München. Das BIBA – Bremer Institut für Produktion und Logistik, der Autohersteller Daimler und das IT-Unternehmen IBM Deutschland arbeiten im Rahmen des vom Bundeswirtschaftsministerium geförderten Forschungsprojekts "RAN – RFID-based Automotive Network“ (RFID steht für Radio Frequency Identification) mit dem US-Ortungssystem-Hersteller MOJIX daran, die Transparenz bei Nacharbeitsprozessen in der Automobilproduktion zu steigern.
Eine der Anforderung von Daimler an das Ortungssystem besteht darin, keine aktiven Tags (Markierungsmerkmale) zu verwenden, da diese aufgrund ihrer Kosten in einem geschlossenen Kreislauf geführt werden müssten. Der Hardwarelieferant MOJIX erfüllt diese Anforderung, indem er ein Ortungssystem zur Identifizierung passiver UHF(ultra-high frequency)-Transponder, die in den Fahrzeugen befestigt werden, bereitstellt.

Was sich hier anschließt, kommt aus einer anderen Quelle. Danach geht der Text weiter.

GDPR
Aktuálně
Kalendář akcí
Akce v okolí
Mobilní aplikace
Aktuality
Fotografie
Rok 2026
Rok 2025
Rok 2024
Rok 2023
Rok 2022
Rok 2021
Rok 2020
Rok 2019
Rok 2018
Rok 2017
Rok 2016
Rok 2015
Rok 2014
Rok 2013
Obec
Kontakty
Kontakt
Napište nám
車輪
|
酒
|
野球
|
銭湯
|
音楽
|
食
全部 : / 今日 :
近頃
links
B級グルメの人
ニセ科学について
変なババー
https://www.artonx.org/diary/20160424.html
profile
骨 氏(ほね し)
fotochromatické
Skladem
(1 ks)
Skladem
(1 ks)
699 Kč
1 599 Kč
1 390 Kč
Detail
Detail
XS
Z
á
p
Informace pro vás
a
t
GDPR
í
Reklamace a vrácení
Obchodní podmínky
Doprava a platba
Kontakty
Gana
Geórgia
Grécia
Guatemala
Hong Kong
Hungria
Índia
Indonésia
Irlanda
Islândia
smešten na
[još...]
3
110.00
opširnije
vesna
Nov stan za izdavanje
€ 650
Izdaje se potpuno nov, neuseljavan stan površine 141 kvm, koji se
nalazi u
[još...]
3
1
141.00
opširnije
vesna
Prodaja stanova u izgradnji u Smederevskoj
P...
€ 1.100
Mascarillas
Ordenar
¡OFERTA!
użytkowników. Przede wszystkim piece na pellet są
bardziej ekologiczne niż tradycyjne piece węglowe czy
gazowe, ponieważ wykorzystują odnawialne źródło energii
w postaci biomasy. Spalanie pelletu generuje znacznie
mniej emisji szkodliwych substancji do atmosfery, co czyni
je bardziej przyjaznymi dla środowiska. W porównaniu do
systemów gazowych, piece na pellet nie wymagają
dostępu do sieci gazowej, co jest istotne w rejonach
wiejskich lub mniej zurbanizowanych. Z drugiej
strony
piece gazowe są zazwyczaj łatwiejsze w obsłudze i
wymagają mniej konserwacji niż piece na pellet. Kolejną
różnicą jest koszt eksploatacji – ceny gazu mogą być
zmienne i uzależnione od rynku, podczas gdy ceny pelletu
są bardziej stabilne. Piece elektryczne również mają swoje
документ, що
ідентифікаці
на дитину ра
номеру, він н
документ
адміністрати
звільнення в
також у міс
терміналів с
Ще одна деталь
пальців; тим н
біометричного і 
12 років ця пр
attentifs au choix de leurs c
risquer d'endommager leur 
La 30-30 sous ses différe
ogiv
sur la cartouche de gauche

Ziel dieser Kooperation ist die effiziente Steuerung von Ressourcen, die die frühzeitige Bereitstellung verlässlicher Daten zwischen Automobilhersteller und den vor- und nachgelagerten Partnern in der Lieferkette erlauben soll. Durch die Möglichkeit, Fahrzeuge im Nacharbeitsbereich zu orten, können kostenintensive Suchzeiten reduziert werden. Außerdem erzeugen die durch das Ortungssystem bereitgestellten Informationen eine höhere Transparenz in diesem Bereich und können zur Optimierung der Steuerung genutzt werden.